Well, I took the remark to allow a more general kind of problem, for example
like trojan horses.  But use of WITH-STANDARD-IO-SYNTAX and binding 
*READ-EVAL* to NIL will largely fix that.

The real question is whether the person who wrote the data knew he was
using Lisp syntax.  e.g., if it's going to contain "3." and think it
means floating point because some other languages do, then READ is not
good.  Or if it thinks that # is a constituent character, so #3 might
be generated as a "symbol", that's not good.  Or if it thinks a string
with a newline can be written like "foo\nbar", that's not good. (The
last two are repairable with a suitable readtable; the "3." problem is
not portably repairable.)  In other words, you have to know the space
of data that you're going to read and make sure it's going to be
acceptable to READ both in practice and in future revs of the
product. In general, if it was produced by PRINT that's good for READ.

__DATA SHOWN__:
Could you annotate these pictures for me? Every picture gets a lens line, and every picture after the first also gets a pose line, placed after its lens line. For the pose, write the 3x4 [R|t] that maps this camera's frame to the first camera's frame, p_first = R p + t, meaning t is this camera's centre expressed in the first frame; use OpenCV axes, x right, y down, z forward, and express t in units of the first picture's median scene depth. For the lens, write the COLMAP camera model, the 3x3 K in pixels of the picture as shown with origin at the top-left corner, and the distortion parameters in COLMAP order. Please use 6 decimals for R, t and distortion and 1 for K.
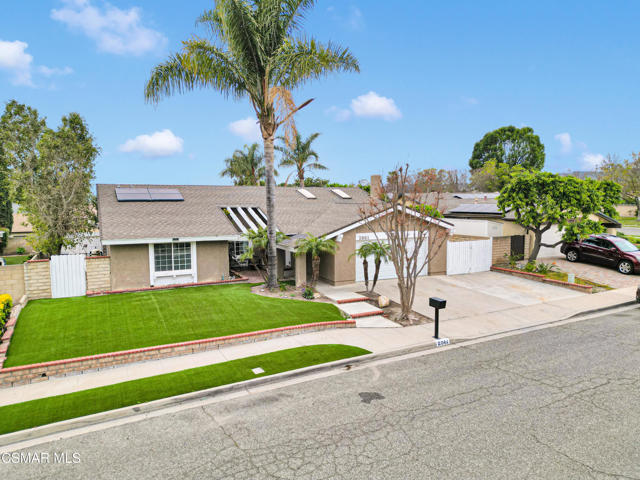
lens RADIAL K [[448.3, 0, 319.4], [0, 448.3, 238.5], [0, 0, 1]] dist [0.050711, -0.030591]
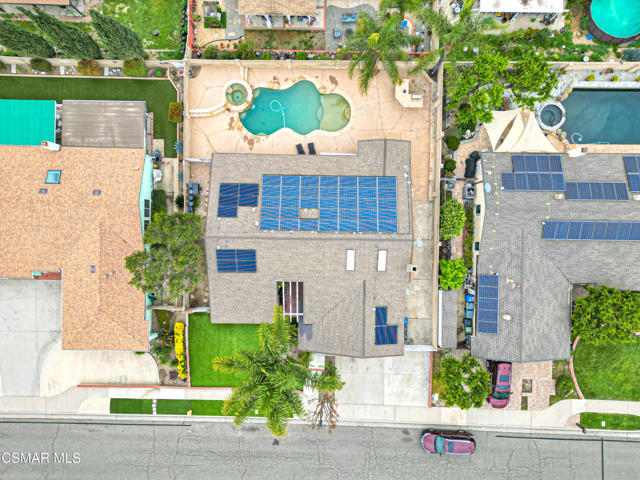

__WHAT YOU NEED TO DO__:
A - Answer these questions from the excerpt on Lisp's READ, one per line:
(i) What two measures does the excerpt say will largely fix problems like trojan horses?
(ii) Which of the listed problems does it call not portably repairable?
(iii) According to its final sentence, data produced by what is good for READ?
B - Print everything in the excerpt on Lisp's READ from "Well, I took" down to "largely fix that.".

__ACTIVITY ANSWERS__:
A -
(i) Using WITH-STANDARD-IO-SYNTAX and binding *READ-EVAL* to NIL.
(ii) The "3." problem.
(iii) PRINT.

B -
Well, I took the remark to allow a more general kind of problem, for example
like trojan horses.  But use of WITH-STANDARD-IO-SYNTAX and binding 
*READ-EVAL* to NIL will largely fix that.